_Entries supplied_

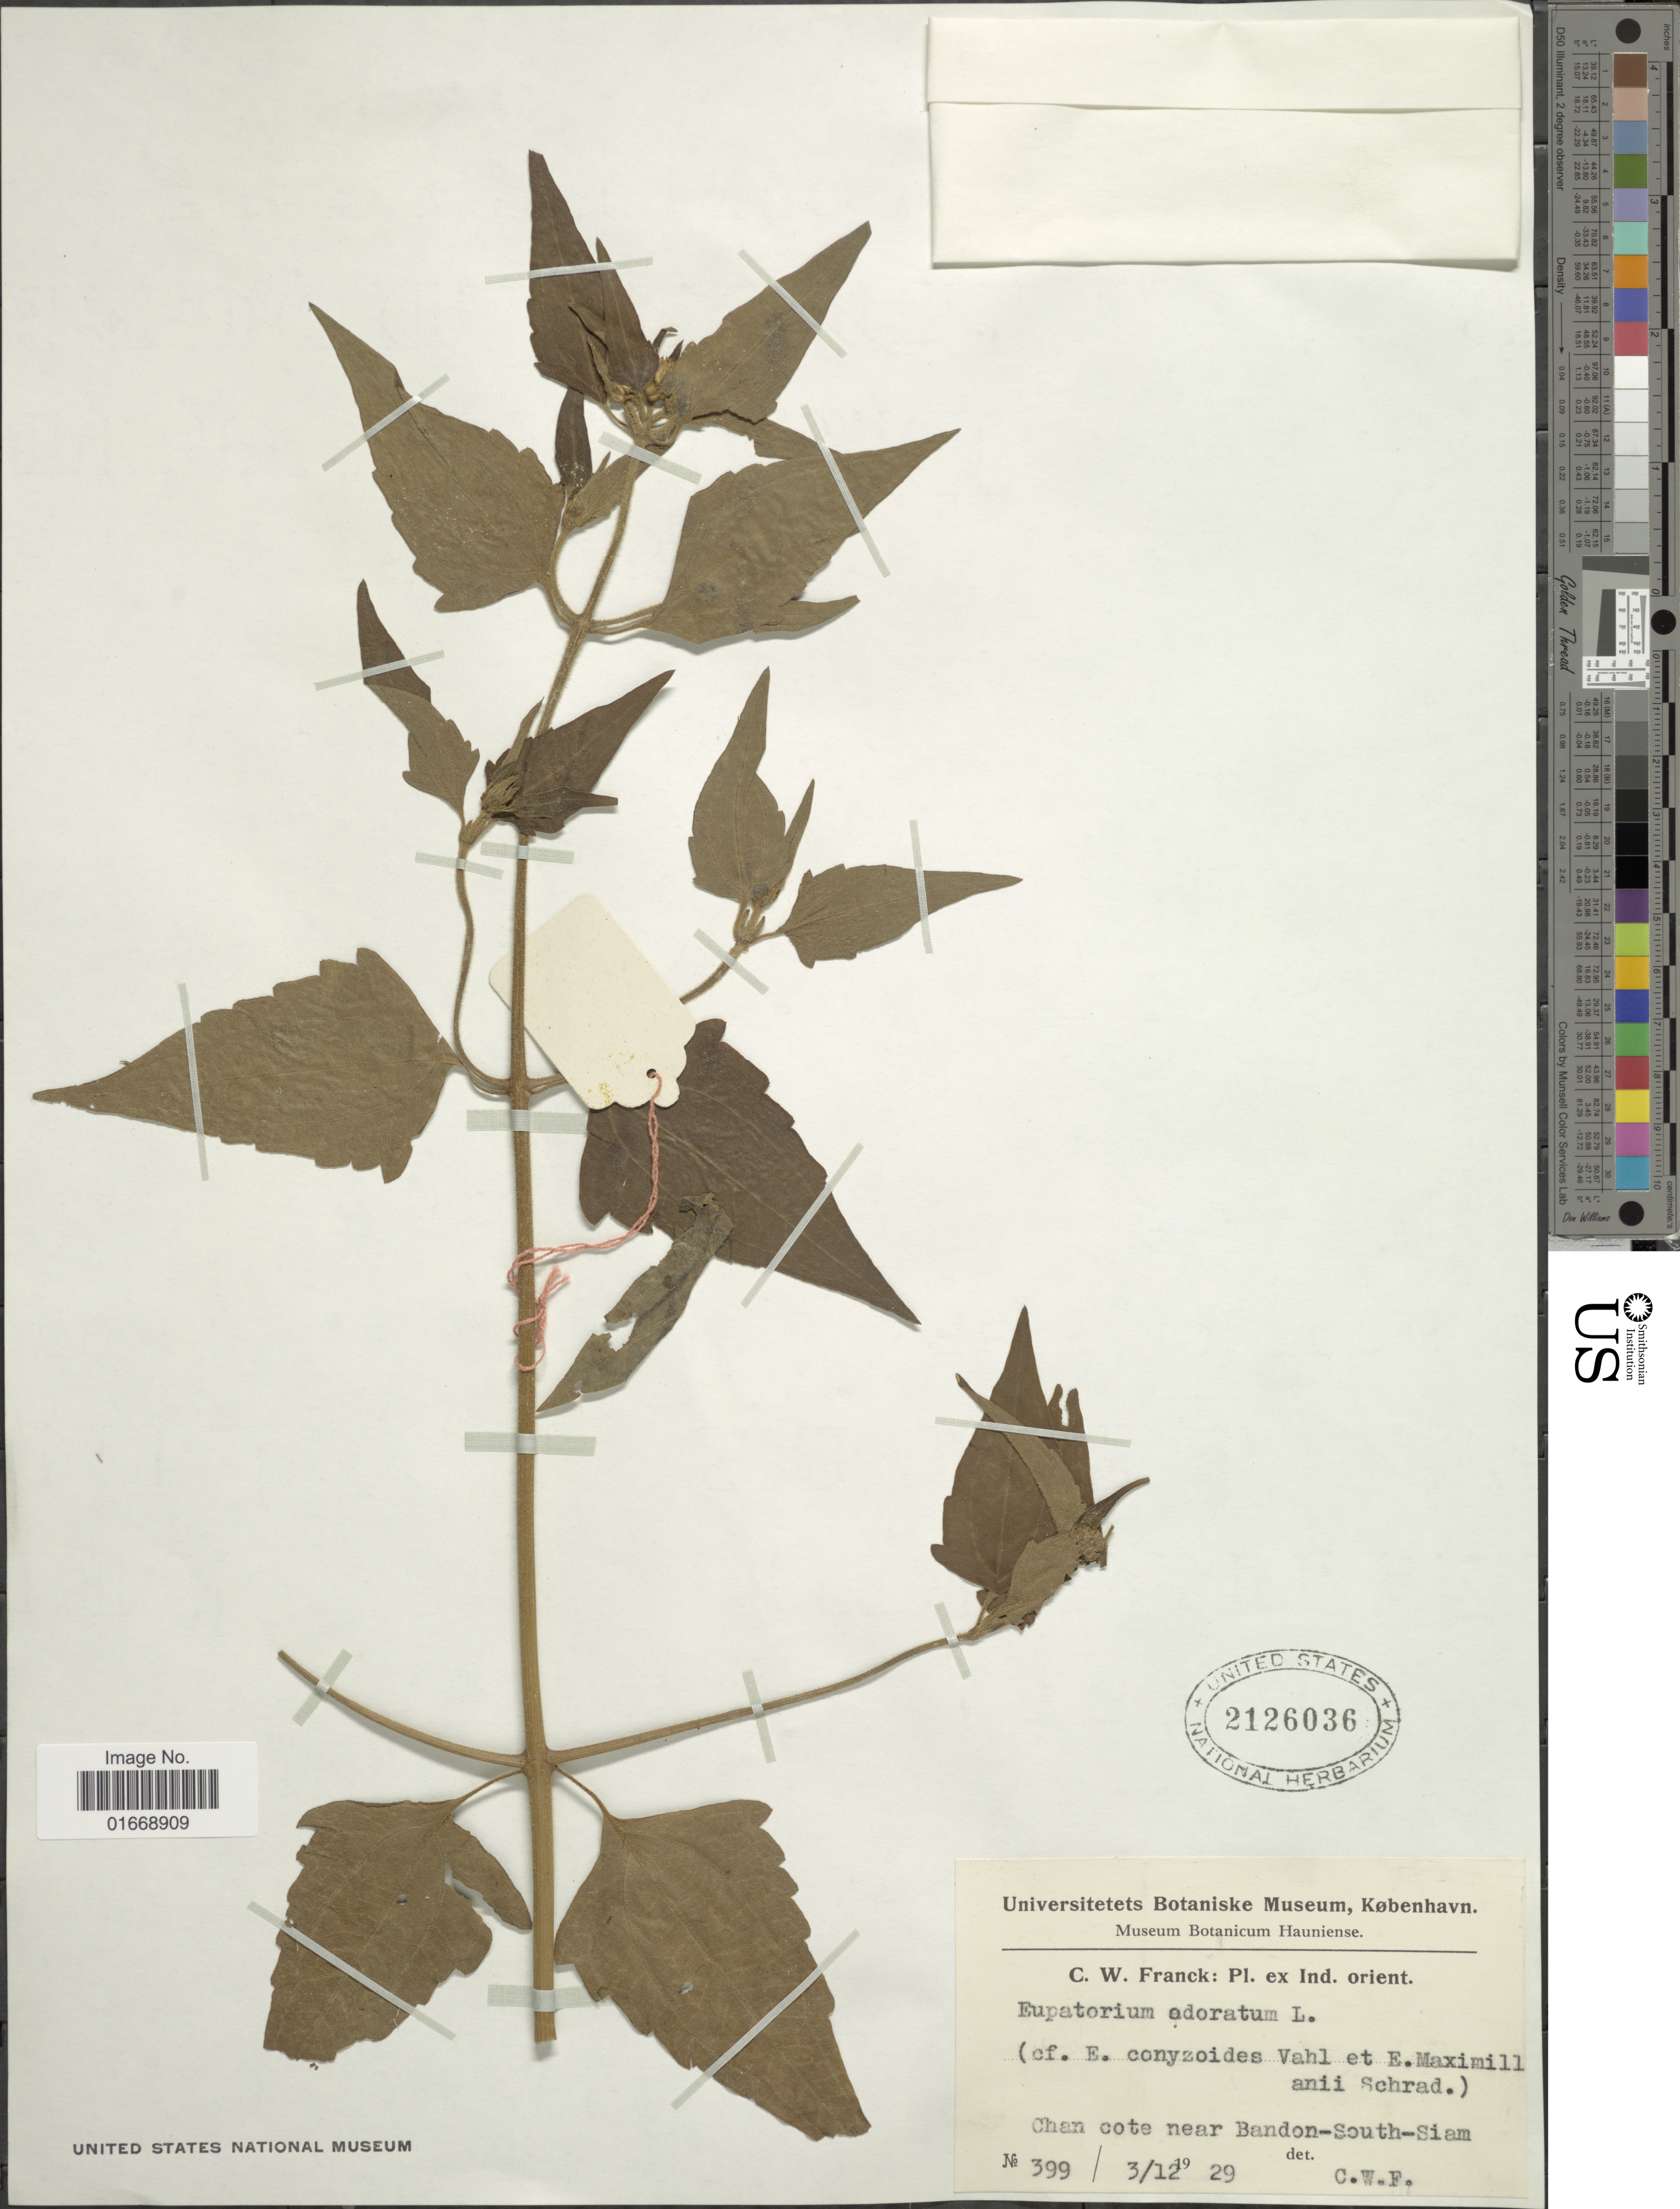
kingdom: Plantae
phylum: Tracheophyta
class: Magnoliopsida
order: Asterales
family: Asteraceae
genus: Chromolaena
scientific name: Chromolaena odorata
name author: (L.) R.M. King & H. Rob.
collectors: C. Franck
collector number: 399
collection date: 1929-12-03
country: Thailand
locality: Ind. orient., Chan cote near Bandon-South-Siam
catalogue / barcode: US 2126036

_What the task asks_
Write these lines out again with "catalog" substituted for "catalogue", changing nothing else, and leave out the pictures.

_The reply_
kingdom: Plantae
phylum: Tracheophyta
class: Magnoliopsida
order: Asterales
family: Asteraceae
genus: Chromolaena
scientific name: Chromolaena odorata
name author: (L.) R.M. King & H. Rob.
collectors: C. Franck
collector number: 399
collection date: 1929-12-03
country: Thailand
locality: Ind. orient., Chan cote near Bandon-South-Siam
catalog / barcode: US 2126036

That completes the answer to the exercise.